MIMIKA – Upaya pemberantasan narkotika kembali membuahkan hasil. Satuan Reserse Narkoba Polres Mimika berhasil membekuk dua pengedar sabu dengan barang bukti puluhan paket siap edar dalam operasi yang digelar Senin malam (15/9/2025).
Kasi Humas Polres Mimika, Iptu Hempy Ona, saat dikonfirmasi Selasa (16/9/2025), membenarkan penangkapan tersebut.
Kedua tersangka masing-masing berinisial HP (32), warga Jalan Busiri yang bekerja di salah satu perusahaan kontraktor di Timika, serta FNR (31), warga Jalan Budi Utomo, Gang Kelapa Dua, Jalur I.
Menurut Hempy, penangkapan bermula dari informasi masyarakat terkait maraknya peredaran narkotika di kawasan Jalan Busiri Ujung, Timika. Tim Opsnal Sat Resnarkoba yang dipimpin Kaur Bin Opsnal Iptu Hery Setiabudi kemudian melakukan pemantauan.
Sekitar pukul 21.30 WIT, petugas berhasil meringkus HP. Dari tangannya, polisi menemukan satu paket kecil sabu serta satu paket ukuran sedang.
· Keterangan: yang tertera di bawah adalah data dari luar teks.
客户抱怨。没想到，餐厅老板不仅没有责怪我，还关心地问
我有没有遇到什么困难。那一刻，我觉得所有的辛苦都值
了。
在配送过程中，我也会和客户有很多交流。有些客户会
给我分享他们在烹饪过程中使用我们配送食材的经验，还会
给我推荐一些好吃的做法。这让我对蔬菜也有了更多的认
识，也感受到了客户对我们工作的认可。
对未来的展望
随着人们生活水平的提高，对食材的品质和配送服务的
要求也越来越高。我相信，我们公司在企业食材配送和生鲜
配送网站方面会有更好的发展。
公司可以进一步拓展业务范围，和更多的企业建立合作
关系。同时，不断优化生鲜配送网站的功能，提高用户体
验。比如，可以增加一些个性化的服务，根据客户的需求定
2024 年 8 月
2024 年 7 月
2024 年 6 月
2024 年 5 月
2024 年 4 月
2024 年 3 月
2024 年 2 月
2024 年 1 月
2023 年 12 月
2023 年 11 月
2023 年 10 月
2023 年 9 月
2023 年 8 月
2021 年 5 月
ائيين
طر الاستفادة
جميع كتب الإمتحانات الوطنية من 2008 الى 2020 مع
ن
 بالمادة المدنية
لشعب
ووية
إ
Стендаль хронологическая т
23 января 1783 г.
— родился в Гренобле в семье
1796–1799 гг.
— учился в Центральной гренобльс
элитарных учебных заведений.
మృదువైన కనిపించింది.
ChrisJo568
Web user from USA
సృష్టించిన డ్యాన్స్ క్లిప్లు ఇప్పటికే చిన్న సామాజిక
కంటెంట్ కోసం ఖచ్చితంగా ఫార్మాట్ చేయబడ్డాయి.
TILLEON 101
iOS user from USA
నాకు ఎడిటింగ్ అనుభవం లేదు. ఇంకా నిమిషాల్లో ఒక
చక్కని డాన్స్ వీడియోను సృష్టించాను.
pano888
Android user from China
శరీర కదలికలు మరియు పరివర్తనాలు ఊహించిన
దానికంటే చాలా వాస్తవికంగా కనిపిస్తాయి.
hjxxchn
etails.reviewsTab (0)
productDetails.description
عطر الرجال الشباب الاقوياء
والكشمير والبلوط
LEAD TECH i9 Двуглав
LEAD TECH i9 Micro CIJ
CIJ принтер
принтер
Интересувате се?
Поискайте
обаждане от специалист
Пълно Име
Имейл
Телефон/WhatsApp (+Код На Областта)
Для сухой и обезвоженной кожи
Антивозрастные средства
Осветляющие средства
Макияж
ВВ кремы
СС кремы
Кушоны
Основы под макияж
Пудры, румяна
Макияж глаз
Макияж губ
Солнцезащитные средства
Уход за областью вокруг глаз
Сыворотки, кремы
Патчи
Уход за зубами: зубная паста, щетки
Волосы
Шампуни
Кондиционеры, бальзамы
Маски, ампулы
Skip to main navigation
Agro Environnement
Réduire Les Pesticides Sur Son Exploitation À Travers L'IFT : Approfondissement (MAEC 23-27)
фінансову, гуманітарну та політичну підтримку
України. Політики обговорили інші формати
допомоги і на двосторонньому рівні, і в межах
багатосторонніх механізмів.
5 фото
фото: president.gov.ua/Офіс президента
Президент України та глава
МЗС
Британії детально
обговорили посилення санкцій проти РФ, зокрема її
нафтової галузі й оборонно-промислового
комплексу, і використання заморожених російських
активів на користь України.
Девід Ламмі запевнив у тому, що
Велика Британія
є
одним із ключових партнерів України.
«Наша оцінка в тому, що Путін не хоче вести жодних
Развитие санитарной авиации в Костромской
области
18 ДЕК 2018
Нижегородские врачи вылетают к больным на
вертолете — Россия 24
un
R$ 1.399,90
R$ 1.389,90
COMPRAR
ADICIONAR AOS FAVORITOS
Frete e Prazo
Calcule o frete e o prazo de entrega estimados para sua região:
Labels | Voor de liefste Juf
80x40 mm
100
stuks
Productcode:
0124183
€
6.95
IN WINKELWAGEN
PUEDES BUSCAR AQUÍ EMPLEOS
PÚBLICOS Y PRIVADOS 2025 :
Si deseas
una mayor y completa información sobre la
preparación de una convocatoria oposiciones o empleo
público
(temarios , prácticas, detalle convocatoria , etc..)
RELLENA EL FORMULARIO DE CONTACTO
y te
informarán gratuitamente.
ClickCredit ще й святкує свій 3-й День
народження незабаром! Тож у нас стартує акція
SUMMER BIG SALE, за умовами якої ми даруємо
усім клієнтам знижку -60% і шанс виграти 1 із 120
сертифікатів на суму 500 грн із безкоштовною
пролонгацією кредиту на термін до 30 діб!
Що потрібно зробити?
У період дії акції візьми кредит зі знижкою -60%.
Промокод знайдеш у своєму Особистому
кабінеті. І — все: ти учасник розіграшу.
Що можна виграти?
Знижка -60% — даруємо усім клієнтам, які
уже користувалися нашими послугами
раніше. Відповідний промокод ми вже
“Dari hasil interogasi, tersangka HP mengaku mendapatkan sabu tersebut dari rekannya FNR. Selanjutnya tim kemudian bergerak cepat dan berhasil mengamankan FNR di tempat kosnya sekitar pukul 23.30 WIT,” jelas Iptu Hempy.
Penangkapan FNR membuka fakta baru. Dari kamar kosnya, polisi menemukan 54 paket sabu siap edar. FNR bahkan mengakui masih ada barang bukti lain yang telah ia sebarkan melalui sistem tempel di sejumlah lokasi di Timika.
“Dan benar dari beberapa alamat yang disebut pelaku tersebut, tim berhasil menemukan lima pipet plastik berisikan narkotika jenis sabu milik pelaku,” ujar Hempy.
Adapun barang bukti yang disita polisi dari HP antara lain 1 paket sabu ukuran sedang, 1 paket sabu ukuran kecil, 1 helm merek KYT warna kuning, 1 sapu ijuk warna merah, dan 1 ponsel iPhone Xs warna hitam.
Sementara dari FNR, barang bukti yang diamankan meliputi 54 paket sabu ukuran kecil, 5 pipet berisi sabu, 1 potongan pipet putih sebagai sendok takar, 1 timbangan digital merek CAMRY warna silver, dan 2 ponsel merek Infinix (Zero 30 dan Note 50 Pro) warna silver.
Kedua tersangka kini ditahan di Polres Mimika untuk pemeriksaan lebih lanjut. Mereka dijerat dengan Pasal 114 ayat (2) dan Pasal 112 ayat (2) Undang-Undang Nomor 35 Tahun 2009 tentang Narkotika.
Iptu Hempy menegaskan Polres Mimika tidak akan berhenti melakukan pemberantasan narkotika di wilayahnya. Ia juga mengimbau masyarakat agar berperan aktif melawan narkoba.
“Segera laporkan kepada pihak kepolisian apabila mengetahui adanya penyalahgunaan atau peredaran narkotika,” pungkasnya.